● Exercícios propostos
(a) Copie do trecho sobre o Super-Homem, sem nenhuma alteração, a parte que começa nas palavras que contêm "Teria sido difícil" e termina em "revitalizar personagens conhecidos.".
(b) Responda com base no trecho sobre o Super-Homem:
(i) Em qual título Kirby apresentou ao Super-Homem os Deuses de Nova Gênese?
(ii) Qual era, segundo O’Neil, o maior defeito do herói?
(iii) Quem foram o editor e o desenhista que trabalharam com O’Neil na reformulação do personagem?

● Trecho do texto
==================================================

No título The Forever People, Kirby apresentou ao Super-Homem os Deuses de Nova Gênese. Pela primeira vez, o Homem de Aço encontrava seres que eram iguais ou talvez superiores a ele.
Lamentavelmente, esta torrente de criatividade teve vida curta. O principal interesse de Kirby estava voltado para seu ciclo do Quarto Mundo, os Novos Deuses, o Povo da Eternidade e o Senhor Milagre. Esta tapeçaria de intrincado tecido, retratando um Novo Ragnarok, uma guerra cósmica entre seres de estatura divina, tomava todo o seu tempo. Quando acabou sua participação em Jimmy Olsen, ele havia contribuído para o panorama geral, mas não tinha influenciado os outros títulos o suficiente. O Super-Homem ainda enfrentava sérios problemas.
Foi nessa época que o roteirista Dennis O’Neil apontou o que ele acreditava ser o maior defeito no herói. O Homem de Aço havia se tornado poderoso demais. O’Neil afirmava que era impossível criar histórias empolgantes e dinâmicas com um ser praticamente divino. Ao lado do editor Julius Schwartz e do veterano desenhista Curt Swan, O’Neil iniciou sua reformulação do personagem.
Teria sido difícil selecionar uma equipe melhor. Schwartz já era um dos Grandes Anciões tanto das revistas em quadrinhos quanto da ficção científica. Sua carreira era tão longa quanto a do Super-Homem, e ele já tinha renome por revitalizar personagens conhecidos.

==================================================

● Dados coletados
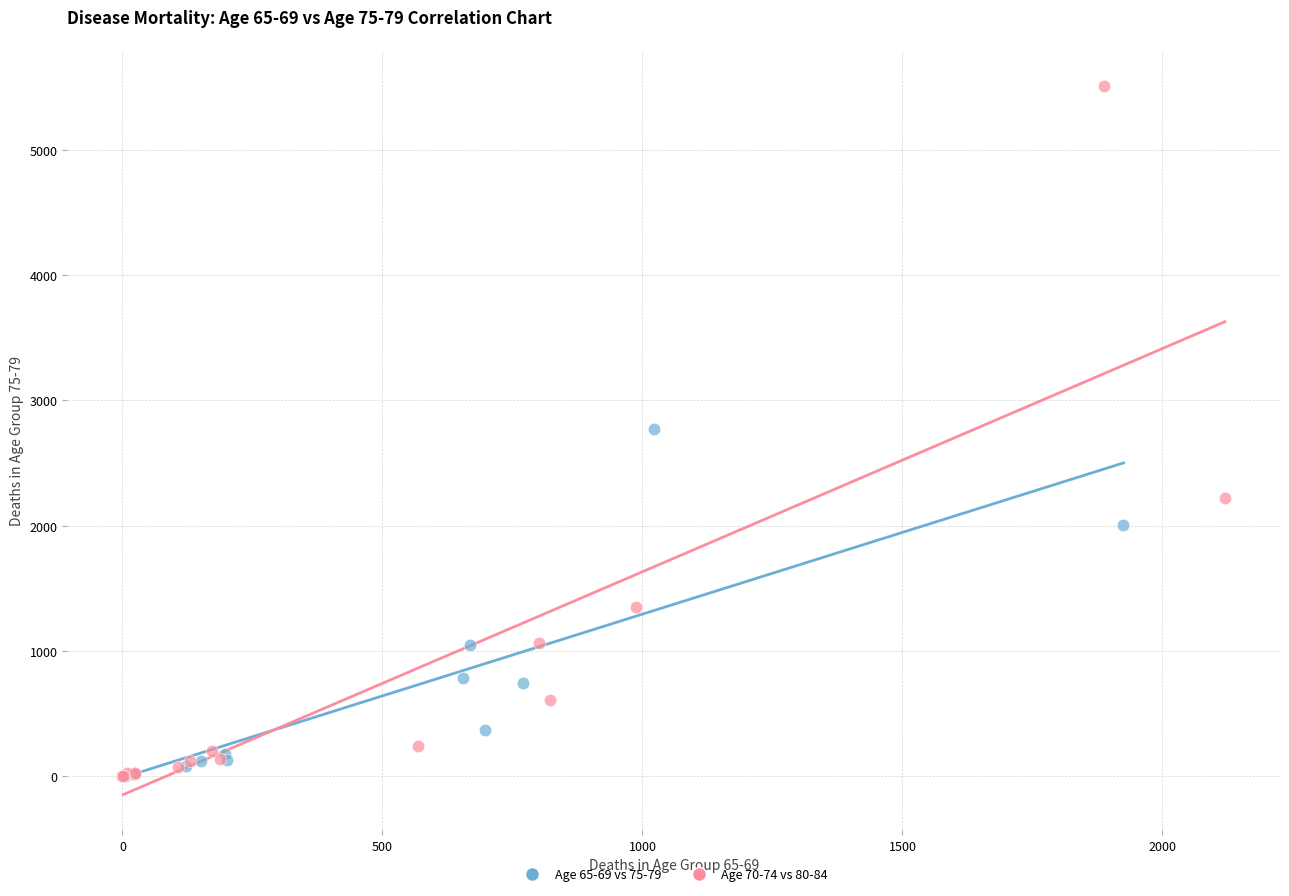

Which series has the largest Y range (max minus min)?

Age 70-74 vs 80-84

==================================================

● Respostas abaixo
(a)
Teria sido difícil selecionar uma equipe melhor. Schwartz já era um dos Grandes Anciões tanto das revistas em quadrinhos quanto da ficção científica. Sua carreira era tão longa quanto a do Super-Homem, e ele já tinha renome por revitalizar personagens conhecidos.

(b)
(i) The Forever People.
(ii) O Homem de Aço havia se tornado poderoso demais.
(iii) O editor Julius Schwartz e o desenhista Curt Swan.